İnsan yerleşimi Paleolitik döneme kadar uzanmaktadır. Hititler’in yaşadığı topraklar daha sonraki dönemlerde Hırıstiyanlığın en önemli merkezlerinden biri olmuştur. Kayalara oyulan evler ve kiliseler bölgeyi Hıristiyanlar için devasa bir sığınak haline getirmiştir.
Kapadokya bölgesi, doğa ve tarihin bütünleştiği bir yerdir. Coğrafi olaylar Peribacaları’nı oluştururken, tarihi süreçte, insanlar da bu peribacalarının içlerine ev, kilise oymuş, bunları fresklerle süsleyerek, binlerce yıllık medeniyetlerin izlerini günümüze taşımıştır. İnsan yerleşimlerinin Paleolitik döneme kadar uzandığı Kapadokya’nın yazılı tarihi Hititlerle başlar. Tarih boyunca ticaret kolonilerini barındıran ve ülkeler arasında ticari ve sosyal bir köprü kuran Kapadokya, İpek Yolu’nun da önemli kavşaklarından biridir.


Peri bacaları Nasıl Oluşmuştur?
Kapadokya 60 milyon yıl önce 3. Jeolojik devirde Toroslar yükseldi. Kuzeydeki Anadolu Platosu’nun sıkışmasıyla yanardağlar faaliyete geçti. Erciyes, Hasandağı ve ikisinin arasında kalan Göllüdağ, bölgeye lavlar püskürttü. Platoda biriken küller yumuşak bir tüf tabakası oluşturdu. Tüf tabakasının üzeri yer yer sert bazalttan oluşan ince bir lav tabakasıyla örtüldü. Bazalt çatlayıp parçalara ayrıldı. Yağmurlar çatlaklardan sızıp yumuşak tüfü aşındırmaya başladı. Isınan ve soğuyan hava ile rüzgârlar da oluşuma katıldı. Böylece sert bazalt kayasından şapkaları bulunan koniler oluştu. Bu değişik ve ilginç biçimli kayalara halk bir ad yakıştırdı: “Peri bacası”.

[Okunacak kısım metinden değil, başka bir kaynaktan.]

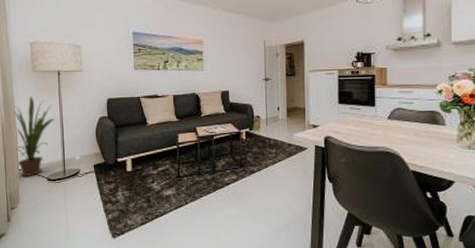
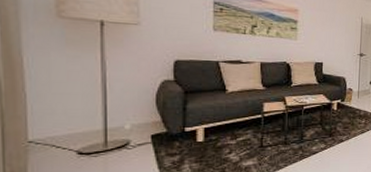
house plant: present [13,96,55,176] -> none [19,48,94,150]

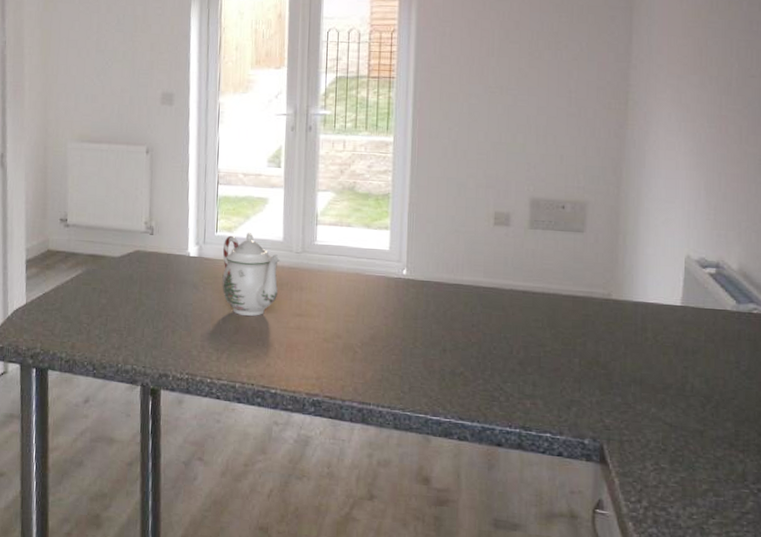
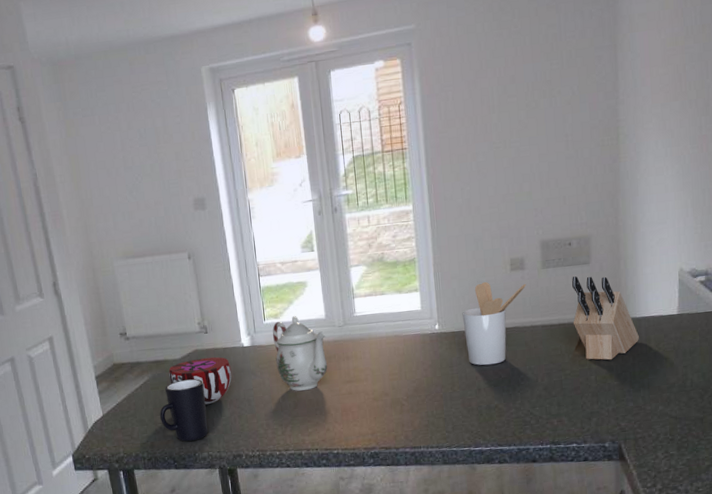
mug: none [87,280,140,350] -> present [160,379,209,442]
decorative bowl: none [104,260,173,313] -> present [169,357,232,405]
utensil holder: none [434,232,510,326] -> present [462,282,526,366]
knife block: none [559,243,634,344] -> present [572,276,639,361]

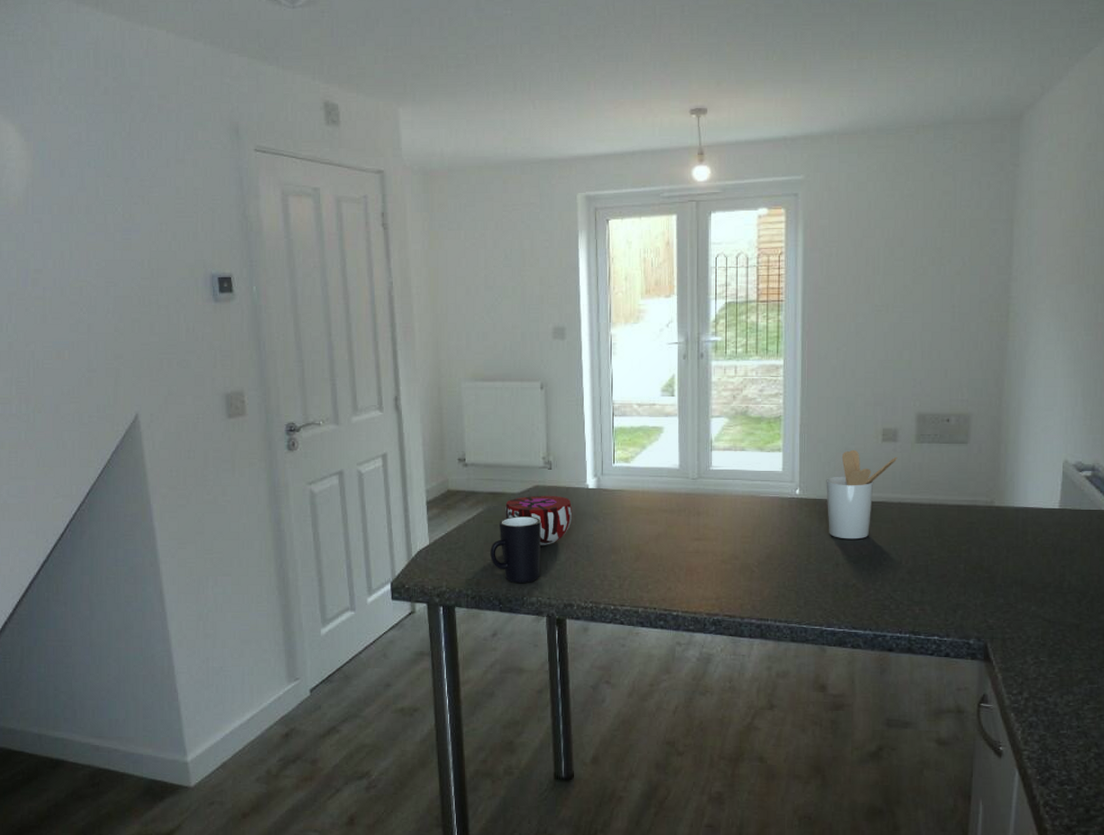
teapot: present [272,316,328,391] -> none [621,462,678,544]
knife block: present [572,276,639,361] -> none [944,455,1015,550]

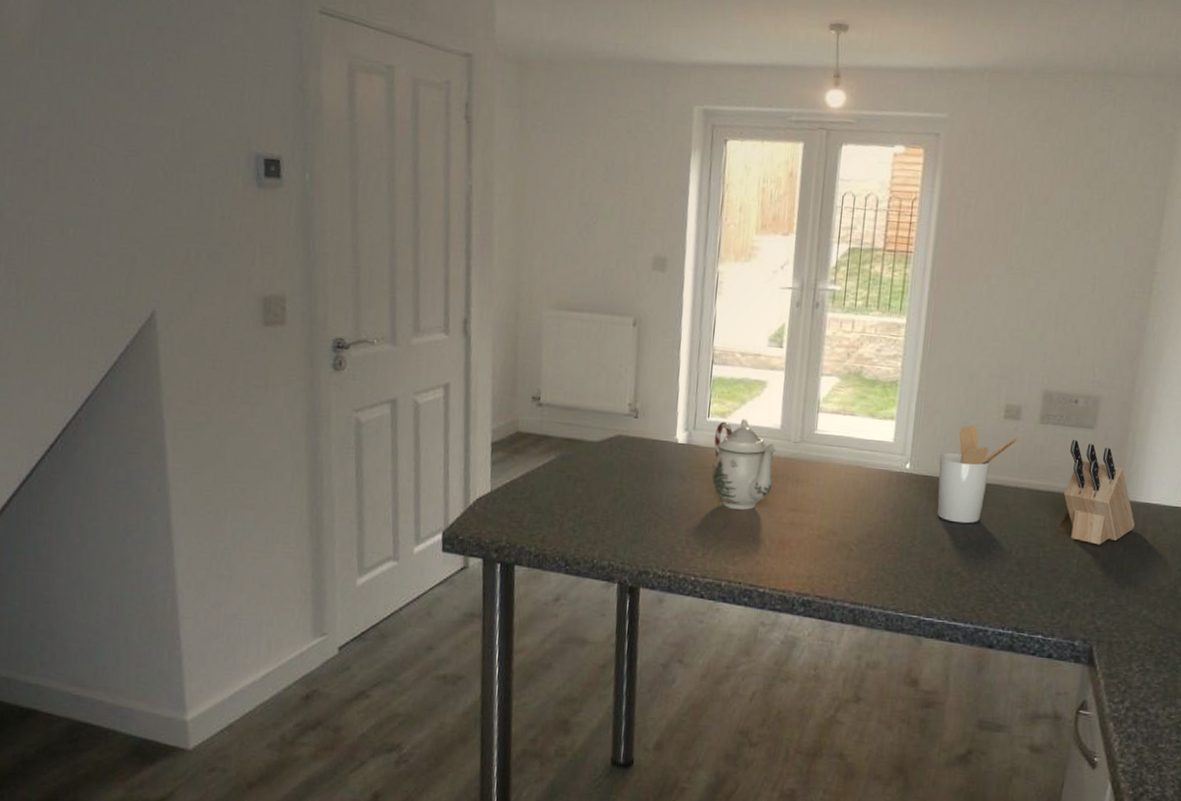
mug: present [490,515,541,583] -> none [560,468,621,544]
decorative bowl: present [505,495,573,546] -> none [580,446,658,504]
teapot: none [621,462,678,544] -> present [711,419,777,511]
knife block: none [944,455,1015,550] -> present [1063,440,1135,545]

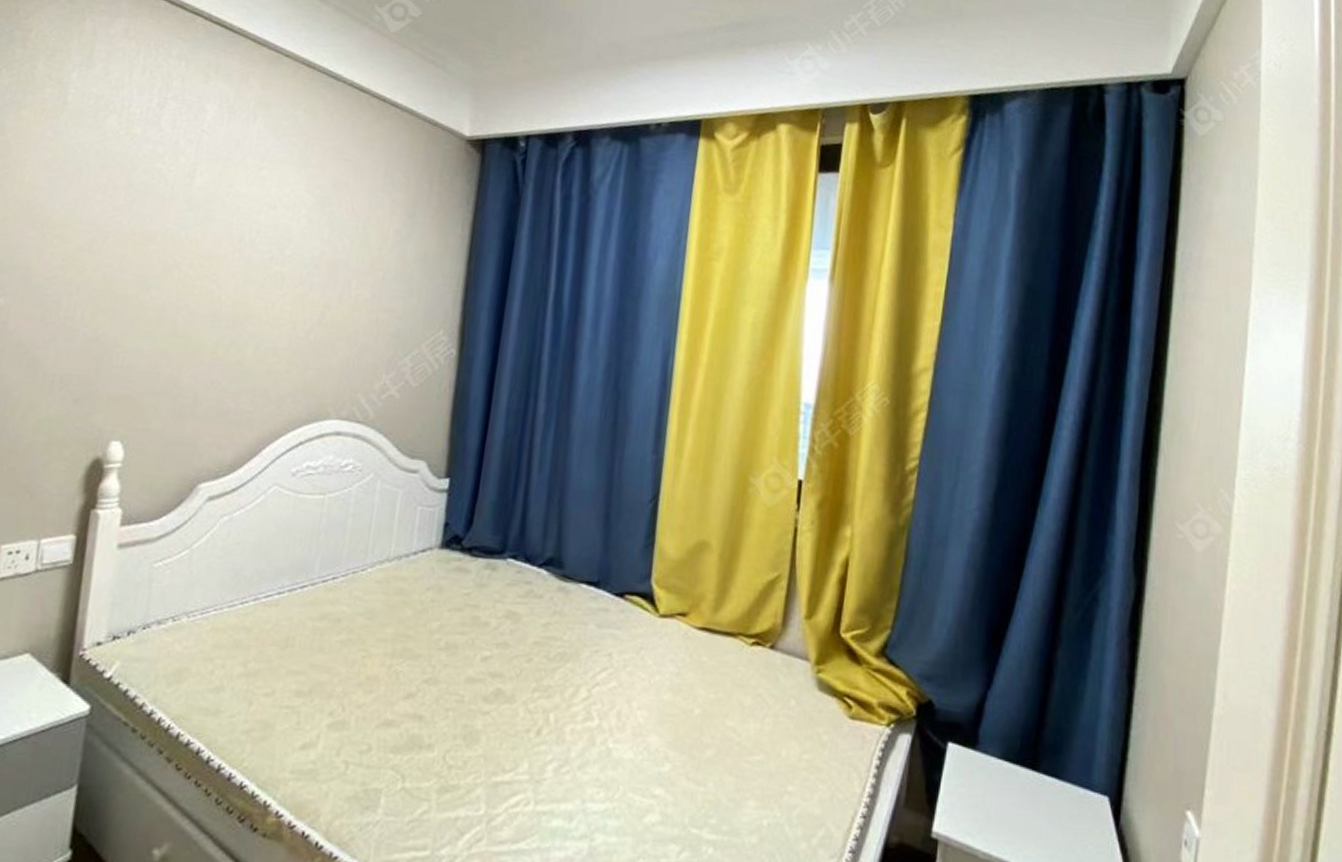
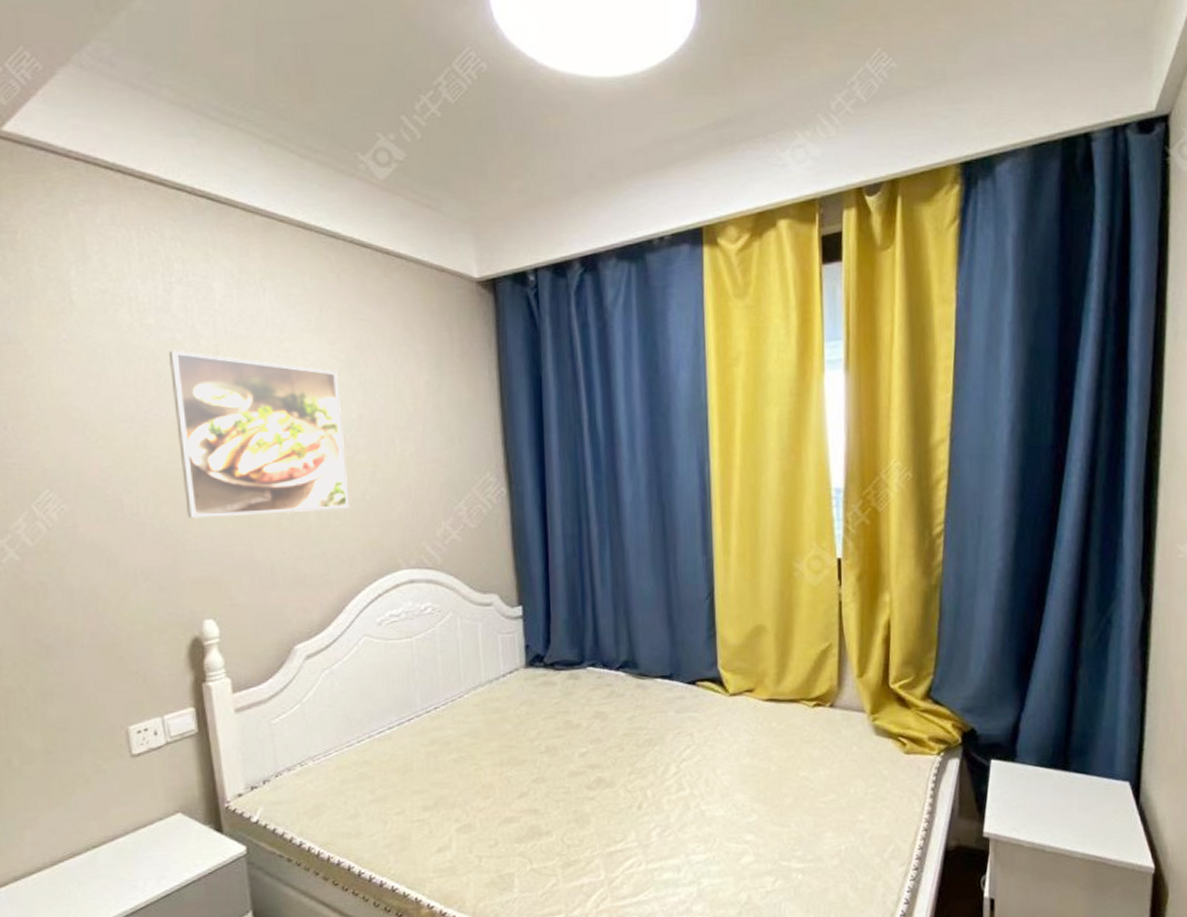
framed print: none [122,162,309,346] -> present [168,350,350,519]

Bundan milyonlarca yıl önce Kapadokya bölgesi bir iç denizmiş. Bölgenin güneyinde yapılan arkeolojik kazılarda ilkel deniz canlılarına ait fosillerin bulunması bu tezi doğrular. Yerkabuğunun hareketlenmesi ile birlikte dünyamızın merkezindeki magma tabakasında bulunan sıcak lav, yerkabuğunda oluşan derin çatlaklardan çıkış yolları bularak Erciyes, Hasan Dağı ve Güllüdağ yanardağlarından yeryüzüne püskürmeye başlar. Bu volkanik hareketlilikle birlikte denizi kurumuş ve denizin bulunduğu yerdeki çukur bölge lav ile dolmaya başlamış. Peri bacalarının oluşmasındaki en birinci etken lavların çukur bir bölgede birikmiş olmasıdır. Yoksa her lav püsküren yerde Peri bacası oluşmaz.

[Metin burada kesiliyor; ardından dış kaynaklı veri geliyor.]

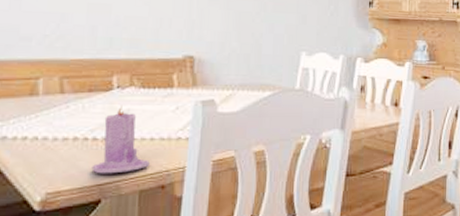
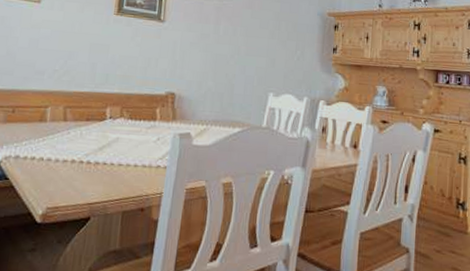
candle: present [91,105,150,174] -> none [84,133,133,195]

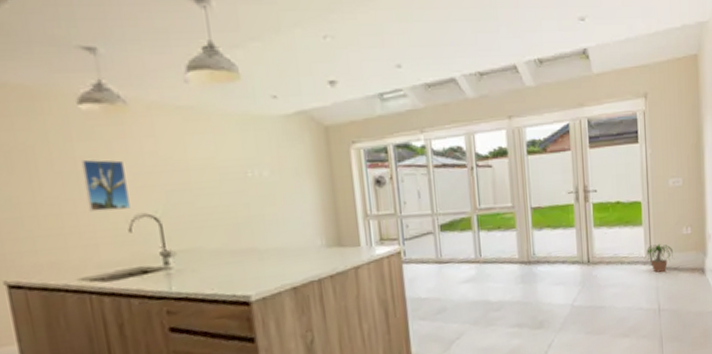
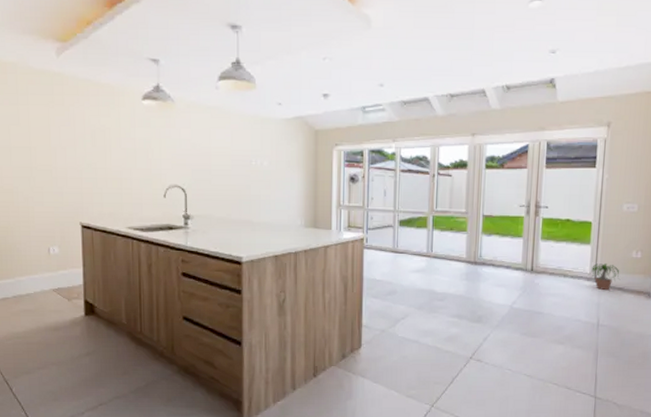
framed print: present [81,159,130,212] -> none [139,140,167,180]

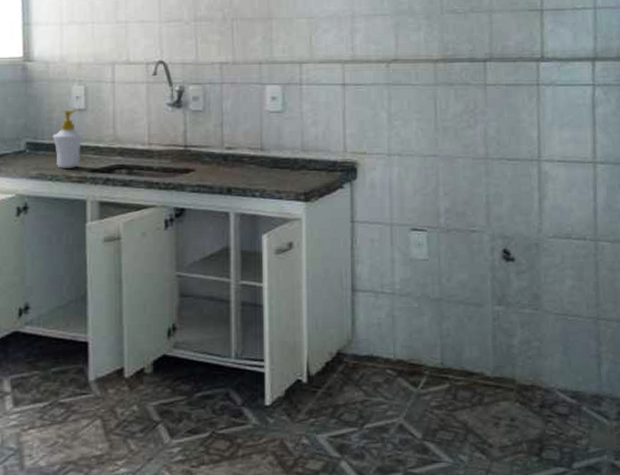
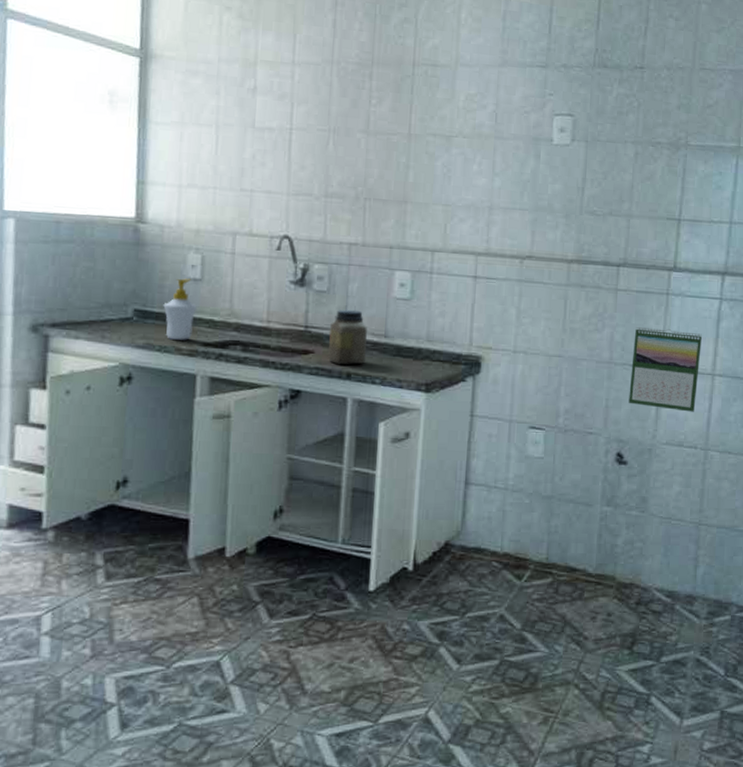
jar: none [207,126,245,181] -> present [328,309,367,366]
calendar: none [508,120,580,203] -> present [629,327,702,412]

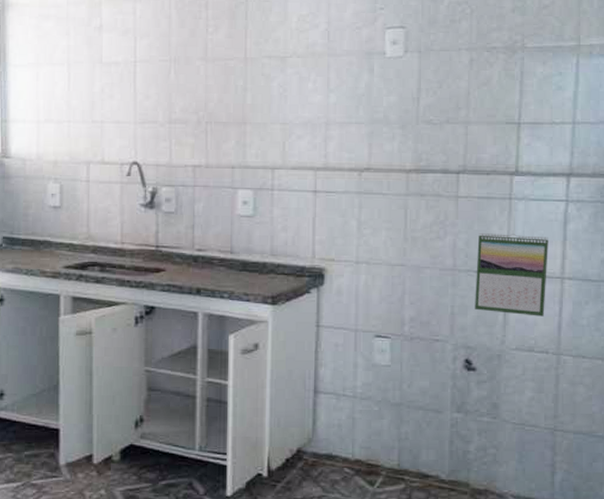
soap bottle: present [163,278,197,340] -> none [28,207,58,263]
jar: present [328,309,367,366] -> none [178,228,214,282]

Milyonlarca yıl boyunca lav püskürmesi, püsküren lavın soğuyarak sertleşmesi sonra bu sertleşen katmanın üzerine tekrar lav püskürmesi şeklinde devam eden bu döngü yanardağlar sönerek faaliyetlerini durdurana kadar devam ediyor. Yani bu lav tabakaları tek seferde değil birçok defa lav püskürmesi ve soğuması neticesinde oluşuyor. İkinci bilmemiz gereken nokta da bugün peri bacası oluşumu olarak gördüğümüz kayaç yapılarının dünyanın merkezinden gelen sıcak ve akışkan lavların sertleşmesi ile oluşmuş olmasıdır. Her ne kadar sertleşmiş olsa da aslında basit bir tornavida ile oyulabilecek kadar da yumuşaktır.
Yanardağlar söndükten sonra devreye akarsular giriyor. Sertleşmiş lavın üzerinden akan akarsular kayayı aşındırarak yukarıdaki fotoğrafta gördüğümüz gibi derin vadiler oluşmasına neden oluyor. Bu derin vadilerin yamaç kısımları değişik yönlerden esen rüzgarın aşındırması nedeniyle dalgalı bir görünüm kazanıyor. Bu yapı peribacası oluşumunun birinci evresidir. Rüzgarın aşındırması devam ettikçe bazı bölümler ana parçadan ayrılarak bildiğimiz Peribacası görünümüne kavuşurlar.